» **Try it**:
Which of the lines below hold the word "Senior"? Pull each of them out.

--- Exercise inputs Enclosed Below ---

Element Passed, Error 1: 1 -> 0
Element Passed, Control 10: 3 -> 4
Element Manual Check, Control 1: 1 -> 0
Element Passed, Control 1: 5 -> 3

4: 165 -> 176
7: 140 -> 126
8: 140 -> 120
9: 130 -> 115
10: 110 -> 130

--- End of Enclosed Exercise inputs ---
--- Exercise inputs Enclosed Below ---

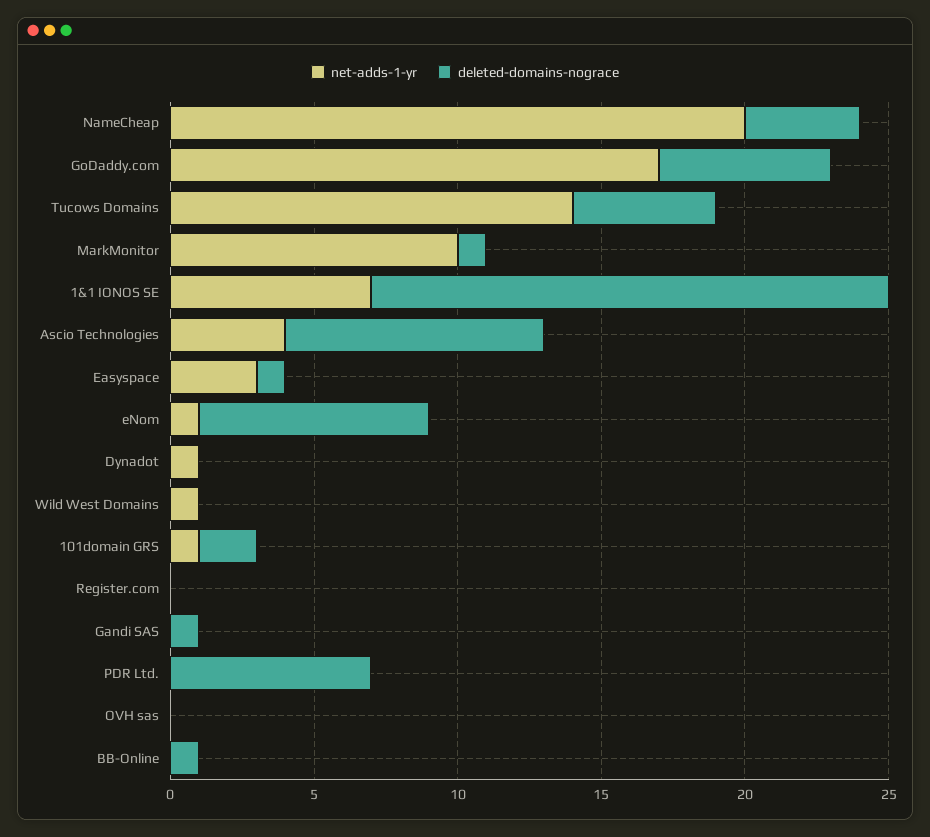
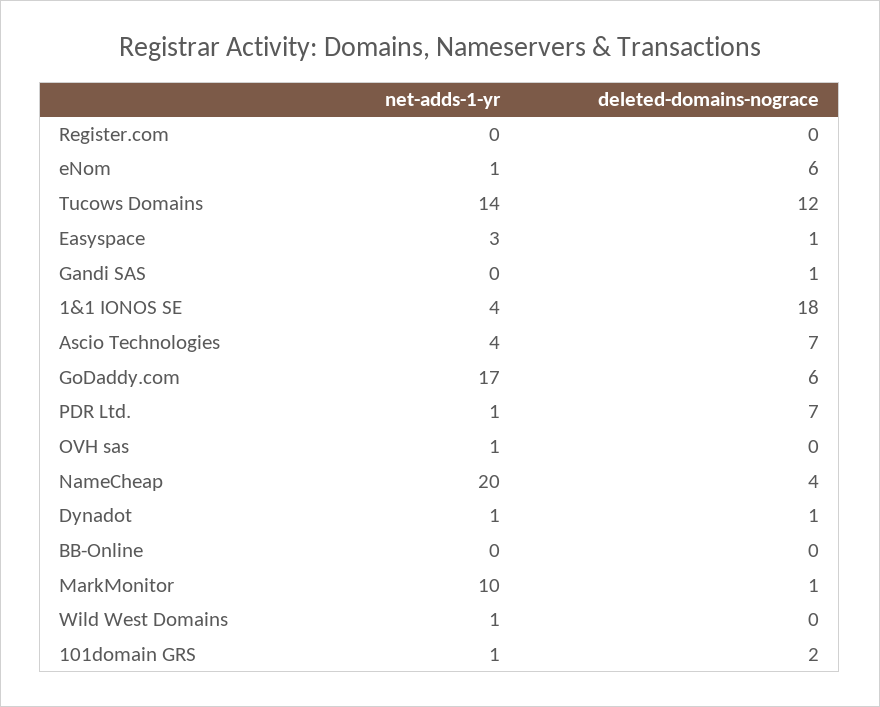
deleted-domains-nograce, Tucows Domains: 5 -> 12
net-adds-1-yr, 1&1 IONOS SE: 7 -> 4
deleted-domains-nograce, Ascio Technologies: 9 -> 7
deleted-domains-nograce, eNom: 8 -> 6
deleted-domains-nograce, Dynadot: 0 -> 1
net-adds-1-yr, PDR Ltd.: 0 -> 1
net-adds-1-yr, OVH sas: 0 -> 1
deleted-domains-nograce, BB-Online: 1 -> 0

--- End of Enclosed Exercise inputs ---
--- Exercise inputs Enclosed Below ---

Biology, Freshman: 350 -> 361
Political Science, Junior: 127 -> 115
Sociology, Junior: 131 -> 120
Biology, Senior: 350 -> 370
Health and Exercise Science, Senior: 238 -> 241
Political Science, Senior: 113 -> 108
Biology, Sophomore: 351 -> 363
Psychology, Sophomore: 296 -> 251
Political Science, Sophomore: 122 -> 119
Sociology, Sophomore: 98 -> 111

--- End of Enclosed Exercise inputs ---

» **Exercise response**:
Biology, Senior: 350 -> 370
Health and Exercise Science, Senior: 238 -> 241
Political Science, Senior: 113 -> 108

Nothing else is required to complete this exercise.